Few months ago, I reviewed Melrose S9 tiny Android phone with 2.4″ display and 3G connectivity. I was captivated with the idea of super small smartphones and how it could be handy in some situations. Too bad my first pick didn’t end well. My Melrose S9 phone stopped working in just 3 days. Lucky I managed to claim full refund. Today I try my luck once again with another super small Android phone: Jelly Pro.

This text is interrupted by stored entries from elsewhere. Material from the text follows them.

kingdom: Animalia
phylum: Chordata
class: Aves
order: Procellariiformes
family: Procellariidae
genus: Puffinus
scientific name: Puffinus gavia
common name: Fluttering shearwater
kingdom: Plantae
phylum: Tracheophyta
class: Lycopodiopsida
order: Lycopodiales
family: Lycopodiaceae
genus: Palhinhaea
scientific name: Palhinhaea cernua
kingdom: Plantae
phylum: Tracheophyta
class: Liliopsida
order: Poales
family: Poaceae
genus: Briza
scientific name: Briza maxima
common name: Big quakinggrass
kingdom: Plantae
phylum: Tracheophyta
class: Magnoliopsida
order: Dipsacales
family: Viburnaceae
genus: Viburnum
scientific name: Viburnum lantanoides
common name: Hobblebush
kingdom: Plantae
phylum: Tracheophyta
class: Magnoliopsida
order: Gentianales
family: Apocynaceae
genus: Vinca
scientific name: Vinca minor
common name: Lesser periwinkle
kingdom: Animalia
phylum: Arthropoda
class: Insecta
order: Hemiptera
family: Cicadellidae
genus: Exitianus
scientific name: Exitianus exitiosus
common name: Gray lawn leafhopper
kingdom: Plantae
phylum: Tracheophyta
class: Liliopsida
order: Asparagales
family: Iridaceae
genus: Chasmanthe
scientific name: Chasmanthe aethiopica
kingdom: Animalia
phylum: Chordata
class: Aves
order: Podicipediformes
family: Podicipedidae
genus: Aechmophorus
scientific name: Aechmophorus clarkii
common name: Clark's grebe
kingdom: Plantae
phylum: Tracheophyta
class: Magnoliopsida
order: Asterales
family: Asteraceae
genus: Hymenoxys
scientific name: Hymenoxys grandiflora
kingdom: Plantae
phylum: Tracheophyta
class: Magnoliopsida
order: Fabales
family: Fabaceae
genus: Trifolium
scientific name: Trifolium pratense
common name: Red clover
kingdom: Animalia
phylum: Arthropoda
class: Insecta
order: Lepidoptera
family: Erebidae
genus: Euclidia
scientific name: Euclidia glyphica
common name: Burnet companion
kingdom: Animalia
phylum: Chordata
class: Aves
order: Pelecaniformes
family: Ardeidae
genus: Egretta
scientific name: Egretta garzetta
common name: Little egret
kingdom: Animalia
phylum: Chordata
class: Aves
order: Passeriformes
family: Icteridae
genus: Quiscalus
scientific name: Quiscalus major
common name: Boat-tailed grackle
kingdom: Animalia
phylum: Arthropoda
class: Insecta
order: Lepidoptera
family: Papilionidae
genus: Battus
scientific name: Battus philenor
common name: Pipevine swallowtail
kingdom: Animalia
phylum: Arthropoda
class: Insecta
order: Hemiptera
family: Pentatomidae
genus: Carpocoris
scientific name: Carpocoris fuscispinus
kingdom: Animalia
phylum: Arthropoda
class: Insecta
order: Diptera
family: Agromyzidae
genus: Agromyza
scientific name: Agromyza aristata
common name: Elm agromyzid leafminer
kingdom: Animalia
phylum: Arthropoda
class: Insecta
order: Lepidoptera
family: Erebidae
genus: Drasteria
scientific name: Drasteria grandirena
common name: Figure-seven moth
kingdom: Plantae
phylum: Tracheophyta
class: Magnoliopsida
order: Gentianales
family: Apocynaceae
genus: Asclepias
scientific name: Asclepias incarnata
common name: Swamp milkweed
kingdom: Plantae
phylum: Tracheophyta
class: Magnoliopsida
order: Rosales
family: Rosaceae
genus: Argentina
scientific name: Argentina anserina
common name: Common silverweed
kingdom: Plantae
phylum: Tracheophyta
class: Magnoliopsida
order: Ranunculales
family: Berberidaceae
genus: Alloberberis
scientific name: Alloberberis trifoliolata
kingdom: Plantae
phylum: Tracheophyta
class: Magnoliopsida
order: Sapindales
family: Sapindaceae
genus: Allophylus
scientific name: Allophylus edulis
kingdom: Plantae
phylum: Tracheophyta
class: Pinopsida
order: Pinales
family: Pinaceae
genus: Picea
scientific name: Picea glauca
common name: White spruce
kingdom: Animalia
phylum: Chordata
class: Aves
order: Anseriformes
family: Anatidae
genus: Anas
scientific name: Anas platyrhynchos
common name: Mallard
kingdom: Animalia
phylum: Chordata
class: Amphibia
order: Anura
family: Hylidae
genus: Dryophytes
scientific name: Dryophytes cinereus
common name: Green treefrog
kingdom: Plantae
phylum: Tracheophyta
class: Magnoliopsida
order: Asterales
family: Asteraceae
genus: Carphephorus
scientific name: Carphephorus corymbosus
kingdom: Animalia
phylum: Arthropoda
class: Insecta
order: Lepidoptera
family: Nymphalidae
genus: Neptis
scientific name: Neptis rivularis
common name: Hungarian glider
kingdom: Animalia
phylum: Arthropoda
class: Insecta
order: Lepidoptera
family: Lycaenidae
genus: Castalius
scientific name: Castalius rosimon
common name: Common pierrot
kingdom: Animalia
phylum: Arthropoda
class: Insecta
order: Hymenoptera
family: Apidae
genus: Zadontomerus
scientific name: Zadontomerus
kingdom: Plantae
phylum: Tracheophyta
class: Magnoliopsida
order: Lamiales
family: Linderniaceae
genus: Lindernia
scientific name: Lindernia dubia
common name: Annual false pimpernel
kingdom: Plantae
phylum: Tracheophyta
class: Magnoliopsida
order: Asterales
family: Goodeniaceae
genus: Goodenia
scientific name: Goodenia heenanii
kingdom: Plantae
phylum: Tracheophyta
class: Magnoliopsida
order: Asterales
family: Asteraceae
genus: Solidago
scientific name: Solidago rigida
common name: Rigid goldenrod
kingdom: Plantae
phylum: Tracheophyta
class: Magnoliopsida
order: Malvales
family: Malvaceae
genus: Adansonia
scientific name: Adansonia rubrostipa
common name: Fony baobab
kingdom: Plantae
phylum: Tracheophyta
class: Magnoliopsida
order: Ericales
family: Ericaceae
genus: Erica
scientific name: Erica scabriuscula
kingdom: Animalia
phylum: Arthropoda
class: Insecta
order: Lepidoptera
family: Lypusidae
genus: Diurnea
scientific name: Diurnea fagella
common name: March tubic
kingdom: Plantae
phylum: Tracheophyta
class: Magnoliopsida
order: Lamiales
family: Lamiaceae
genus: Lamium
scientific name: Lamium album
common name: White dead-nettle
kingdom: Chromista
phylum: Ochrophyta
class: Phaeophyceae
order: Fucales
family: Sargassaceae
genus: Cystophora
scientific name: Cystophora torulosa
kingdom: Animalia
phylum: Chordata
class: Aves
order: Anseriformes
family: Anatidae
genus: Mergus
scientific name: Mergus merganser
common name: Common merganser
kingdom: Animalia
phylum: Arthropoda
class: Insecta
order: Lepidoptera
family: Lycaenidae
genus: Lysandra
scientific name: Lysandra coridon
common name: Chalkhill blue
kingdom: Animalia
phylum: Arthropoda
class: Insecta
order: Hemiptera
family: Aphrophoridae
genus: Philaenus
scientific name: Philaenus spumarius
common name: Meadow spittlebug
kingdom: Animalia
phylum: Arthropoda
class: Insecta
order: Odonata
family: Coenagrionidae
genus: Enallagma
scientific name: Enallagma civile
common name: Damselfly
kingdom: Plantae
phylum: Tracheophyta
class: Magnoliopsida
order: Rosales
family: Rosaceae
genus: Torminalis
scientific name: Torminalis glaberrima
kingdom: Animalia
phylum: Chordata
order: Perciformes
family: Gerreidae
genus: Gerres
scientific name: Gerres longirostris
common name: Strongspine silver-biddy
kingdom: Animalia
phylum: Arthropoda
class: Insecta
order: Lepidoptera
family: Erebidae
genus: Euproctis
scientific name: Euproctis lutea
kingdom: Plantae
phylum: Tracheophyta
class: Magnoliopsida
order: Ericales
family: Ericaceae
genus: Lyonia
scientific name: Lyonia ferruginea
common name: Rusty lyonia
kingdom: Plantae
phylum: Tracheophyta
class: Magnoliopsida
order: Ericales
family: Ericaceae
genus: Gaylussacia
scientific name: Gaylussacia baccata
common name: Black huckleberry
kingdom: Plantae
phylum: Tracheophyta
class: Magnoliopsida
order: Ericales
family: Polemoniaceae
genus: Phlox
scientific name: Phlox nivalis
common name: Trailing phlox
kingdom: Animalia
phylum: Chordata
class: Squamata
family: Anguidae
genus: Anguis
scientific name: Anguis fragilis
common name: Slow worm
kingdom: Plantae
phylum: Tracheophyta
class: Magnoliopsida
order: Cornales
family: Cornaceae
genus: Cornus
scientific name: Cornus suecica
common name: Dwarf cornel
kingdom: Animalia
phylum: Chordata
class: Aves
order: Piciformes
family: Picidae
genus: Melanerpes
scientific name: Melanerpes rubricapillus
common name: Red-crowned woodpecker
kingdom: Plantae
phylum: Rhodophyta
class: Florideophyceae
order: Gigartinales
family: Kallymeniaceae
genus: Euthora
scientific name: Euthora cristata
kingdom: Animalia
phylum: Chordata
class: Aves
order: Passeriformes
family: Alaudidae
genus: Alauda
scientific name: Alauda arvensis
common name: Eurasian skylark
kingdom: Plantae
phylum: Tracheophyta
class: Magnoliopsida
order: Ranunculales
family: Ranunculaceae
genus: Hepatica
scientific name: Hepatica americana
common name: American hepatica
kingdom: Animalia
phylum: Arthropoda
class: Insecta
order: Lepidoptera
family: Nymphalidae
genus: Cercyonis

Jelly Android smartphone has 2.45″ display (240 x 432 pixels) and 4G connection. It measures 92.4 x 43 x 13 mm and weighs 74 gr with the battery. It is available in 3 colours: pearl white, space black and sky blue. As you can see from the photo, I choose the sky blue model. The CPU uses Quad Core CortexA53 1.1GHz. The regular model has 1GB RAM and 8GB storage; the Pro model has 2 GB RAM and 16 GB storage. For photography, it offers 2 MP front camera and 8 MP rear camera capable to record 1080p video. It can play AMR, AAC, AAC+, MP3, MIDI, WMA and WAV audio formats, 3GP and MPEG4 video formats.

For connectivity, this phone sports dual standby nano SIM cards. Only 1 of them can have 4G connection, the other SIM is basically only for conventional phone calls and text messages. It has Bluetooth 4.1, WiFi 802.11 a/b/g/n 2.4GHz/5GHz, built-in GPS, compass and gyroscope. It supports MicroSD card up to 256 GB, charges through standard micro USB port and has 3.5 mm audio port.

From software-side, Jelly Pro is powered by custom Android 7.0 Nougat. I find their version of Android is reasonably lightweight without much bloatwares. It scales down every display into super tiny icons and indicators. They’re not the most comfortable size to interact with, for sure, but they’re surprisingly usable.

Just like normal Android phone, it has access to Google Play Store. So far, all apps that I regularly use are compatible with this tiny phone and they are, again, usable. Apps take some time to load, but it’s just something we would expect from a low-end Android phone in under $100 category.

With only 950 mAh battery, the makers of this phone promises 3 days working time or 7 days standby time. This claim is a big lie. Even for standby, it survives maximum 2 days, and that’s with single SIM card and almost all notifications turned off. Another thing about battery is the fact that the battery was inside the phone when I first unboxed this product. I immediately tried to turn on the phone and failed. Plugged the phone into charging for 2 hours, still won’t turn on. I almost thought I got defective product until I tried to open the phone’s back cover and found that the battery is still wrapped in plastic and there is no information about it anywhere in the packaging. To make it worse, the effort of opening the back cover was rather tricky and I hurt my nail in the process.

Photo quality is mediocre. Sound volume is surprisingly loud for a phone that size.

When I installed a micro SD card, it asked me whether I want to integrate it into internal storage or treats the memory card as external storage. Of course if we choose internal storage, the card won’t be usable with other devices. During few weeks of usage, I found the false alerts of micro SD card undetected twice (the card was still there and I didn’t even open the back cover). Simply restarting the phone solved the weirdness.

I like the small detail about putting colored LED around the home “button”. When I charge this phone, it shows red LED and when it turns green when fully charged. I think that’s a rather nice place to put the LED indicator.

Other than its very unusual size, this phone has no wow factor whatsoever. Thanks to its tiny size, reasonable price and not-so-bad performance (assuming we set the right expectation from the first place), it qualifies as something worth to keep to say the least. If super tiny size is your main criteria in choosing a phone, get this one. Otherwise, there are many better phones out there.